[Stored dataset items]
=-=-=-=-=

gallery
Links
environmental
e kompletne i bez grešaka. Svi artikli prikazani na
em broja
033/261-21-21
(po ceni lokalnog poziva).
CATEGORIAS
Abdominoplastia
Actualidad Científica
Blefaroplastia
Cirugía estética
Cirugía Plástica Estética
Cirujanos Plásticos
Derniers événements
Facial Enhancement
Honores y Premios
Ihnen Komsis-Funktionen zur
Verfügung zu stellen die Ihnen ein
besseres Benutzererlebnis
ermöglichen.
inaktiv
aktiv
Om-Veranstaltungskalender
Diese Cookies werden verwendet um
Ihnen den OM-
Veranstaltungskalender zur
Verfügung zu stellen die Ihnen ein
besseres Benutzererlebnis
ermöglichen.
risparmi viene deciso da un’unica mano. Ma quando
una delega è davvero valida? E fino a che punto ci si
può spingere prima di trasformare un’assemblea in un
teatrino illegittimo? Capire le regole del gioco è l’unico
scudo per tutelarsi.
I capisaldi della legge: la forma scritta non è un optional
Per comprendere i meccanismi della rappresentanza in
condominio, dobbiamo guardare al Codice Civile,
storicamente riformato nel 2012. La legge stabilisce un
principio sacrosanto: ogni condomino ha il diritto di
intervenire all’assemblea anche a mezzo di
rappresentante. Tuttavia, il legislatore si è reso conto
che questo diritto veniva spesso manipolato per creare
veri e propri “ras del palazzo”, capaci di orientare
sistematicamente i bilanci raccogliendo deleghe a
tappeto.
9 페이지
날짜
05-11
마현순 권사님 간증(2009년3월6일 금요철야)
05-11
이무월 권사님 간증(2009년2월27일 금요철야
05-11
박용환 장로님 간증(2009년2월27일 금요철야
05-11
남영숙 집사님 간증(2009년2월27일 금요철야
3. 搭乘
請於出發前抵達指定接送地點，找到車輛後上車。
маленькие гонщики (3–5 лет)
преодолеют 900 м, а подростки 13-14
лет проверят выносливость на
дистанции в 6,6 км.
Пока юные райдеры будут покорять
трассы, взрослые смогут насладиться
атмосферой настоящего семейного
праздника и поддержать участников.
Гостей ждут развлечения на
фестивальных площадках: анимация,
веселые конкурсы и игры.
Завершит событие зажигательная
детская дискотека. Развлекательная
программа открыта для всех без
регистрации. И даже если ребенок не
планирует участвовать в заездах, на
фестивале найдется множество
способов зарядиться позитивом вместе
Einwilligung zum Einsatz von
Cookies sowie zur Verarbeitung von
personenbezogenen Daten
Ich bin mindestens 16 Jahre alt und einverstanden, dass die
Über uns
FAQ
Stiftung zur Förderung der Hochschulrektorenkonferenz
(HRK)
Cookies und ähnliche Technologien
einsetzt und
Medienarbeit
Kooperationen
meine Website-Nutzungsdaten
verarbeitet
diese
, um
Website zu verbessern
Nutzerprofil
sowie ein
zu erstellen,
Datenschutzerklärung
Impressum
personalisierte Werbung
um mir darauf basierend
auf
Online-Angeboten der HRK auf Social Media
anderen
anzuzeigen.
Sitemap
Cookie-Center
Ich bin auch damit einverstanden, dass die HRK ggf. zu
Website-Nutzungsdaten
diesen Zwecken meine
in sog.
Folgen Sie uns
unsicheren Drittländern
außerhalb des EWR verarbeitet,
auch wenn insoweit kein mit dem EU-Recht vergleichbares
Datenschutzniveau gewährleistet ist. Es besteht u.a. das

=-=-=-=-=

To do:
Print every line of the listing above verbatim, with nothing altered, left out, or added.

Solution:
gallery
Links
environmental
e kompletne i bez grešaka. Svi artikli prikazani na
em broja
033/261-21-21
(po ceni lokalnog poziva).
CATEGORIAS
Abdominoplastia
Actualidad Científica
Blefaroplastia
Cirugía estética
Cirugía Plástica Estética
Cirujanos Plásticos
Derniers événements
Facial Enhancement
Honores y Premios
Ihnen Komsis-Funktionen zur
Verfügung zu stellen die Ihnen ein
besseres Benutzererlebnis
ermöglichen.
inaktiv
aktiv
Om-Veranstaltungskalender
Diese Cookies werden verwendet um
Ihnen den OM-
Veranstaltungskalender zur
Verfügung zu stellen die Ihnen ein
besseres Benutzererlebnis
ermöglichen.
risparmi viene deciso da un’unica mano. Ma quando
una delega è davvero valida? E fino a che punto ci si
può spingere prima di trasformare un’assemblea in un
teatrino illegittimo? Capire le regole del gioco è l’unico
scudo per tutelarsi.
I capisaldi della legge: la forma scritta non è un optional
Per comprendere i meccanismi della rappresentanza in
condominio, dobbiamo guardare al Codice Civile,
storicamente riformato nel 2012. La legge stabilisce un
principio sacrosanto: ogni condomino ha il diritto di
intervenire all’assemblea anche a mezzo di
rappresentante. Tuttavia, il legislatore si è reso conto
che questo diritto veniva spesso manipolato per creare
veri e propri “ras del palazzo”, capaci di orientare
sistematicamente i bilanci raccogliendo deleghe a
tappeto.
9 페이지
날짜
05-11
마현순 권사님 간증(2009년3월6일 금요철야)
05-11
이무월 권사님 간증(2009년2월27일 금요철야
05-11
박용환 장로님 간증(2009년2월27일 금요철야
05-11
남영숙 집사님 간증(2009년2월27일 금요철야
3. 搭乘
請於出發前抵達指定接送地點，找到車輛後上車。
маленькие гонщики (3–5 лет)
преодолеют 900 м, а подростки 13-14
лет проверят выносливость на
дистанции в 6,6 км.
Пока юные райдеры будут покорять
трассы, взрослые смогут насладиться
атмосферой настоящего семейного
праздника и поддержать участников.
Гостей ждут развлечения на
фестивальных площадках: анимация,
веселые конкурсы и игры.
Завершит событие зажигательная
детская дискотека. Развлекательная
программа открыта для всех без
регистрации. И даже если ребенок не
планирует участвовать в заездах, на
фестивале найдется множество
способов зарядиться позитивом вместе
Einwilligung zum Einsatz von
Cookies sowie zur Verarbeitung von
personenbezogenen Daten
Ich bin mindestens 16 Jahre alt und einverstanden, dass die
Über uns
FAQ
Stiftung zur Förderung der Hochschulrektorenkonferenz
(HRK)
Cookies und ähnliche Technologien
einsetzt und
Medienarbeit
Kooperationen
meine Website-Nutzungsdaten
verarbeitet
diese
, um
Website zu verbessern
Nutzerprofil
sowie ein
zu erstellen,
Datenschutzerklärung
Impressum
personalisierte Werbung
um mir darauf basierend
auf
Online-Angeboten der HRK auf Social Media
anderen
anzuzeigen.
Sitemap
Cookie-Center
Ich bin auch damit einverstanden, dass die HRK ggf. zu
Website-Nutzungsdaten
diesen Zwecken meine
in sog.
Folgen Sie uns
unsicheren Drittländern
außerhalb des EWR verarbeitet,
auch wenn insoweit kein mit dem EU-Recht vergleichbares
Datenschutzniveau gewährleistet ist. Es besteht u.a. das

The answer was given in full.